Senior figures in the British army are arguing that Gordon Brown must give the green light this month to a permanent increase in the number of troops serving in Afghanistan, insisting the UK must make a bigger commitment to defeat the Taliban in Helmand province.
As the US prepares to send 8,000 troops to southern Helmand from May, army chiefs believe the prime minister must give the go-ahead by mid-April for 2,000 extra British troops to be sent to the province in order to reap the maximum benefit from the US and UK operations.
At the Nato summit in Strasbourg at the weekend, Mr Brown agreed to send up to 900 UK troops to Afghanistan to help ensure security for the Afghan elections on August 20. These troops will be sent for a period of about three or four months, working alongside a number of European nations to provide election security.
But the despatch of the 900 troops has never been a controversial issue in Whitehall because they will only be in Afghanistan for a short time. Instead, debate has focused on army demands for a permanent boost of 2,000 troops – taking total UK force numbers in Afghanistan from 8,100 to 10,100 – with the Treasury retaliating that this would be too costly.
A senior defence official has told the Financial Times that a decision on whether to send the troops must be taken by Number 10 by the middle of this month. The urgency is driven by the fact that the UK would want to carry out its uplift at the same time as the US begins sending its extra forces to southern Helmand in May.
John Hutton, the defence secretary, is said to back the army’s plan for an uplift and some in Whitehall suggest Mr Brown is not completely against the move. But the defence official says the Treasury is fighting the decision, which would cost £80m ($119m) plus the cost of equipment for the 2,000 troops.

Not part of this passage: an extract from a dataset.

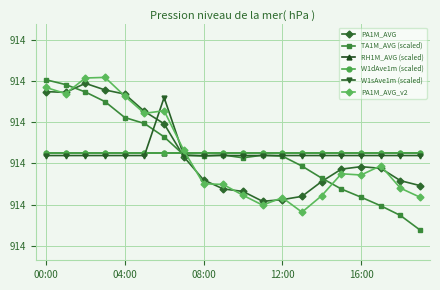

What is the average value of the RH1M_AVG (scaled) series?

914.4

The Treasury has become alarmed by the rising costs of the Afghanistan war. A source close to the prime minister said at the weekend that there was no urgency about the decision on permanent uplift. “You don’t get the impression that lights are flashing red in Number 10 on this,” said this person. “There is no sense that anything has to be decided before Easter.”
Much of the pressure to approve the boost has come from the British army rather from the US, whose policy so far has not been to browbeat European governments into sending more troops.
British army chiefs believe the UK’s Task Force Helmand – numbering 5,000 troops – is having success in setting up development zones across the central Helmand belt, where ordinary Afghans can get on with their lives unimpeded by the Taliban.
But army chiefs believe the task force is stretched and that it would be able greatly to improve security if it got more boots on the ground in the province.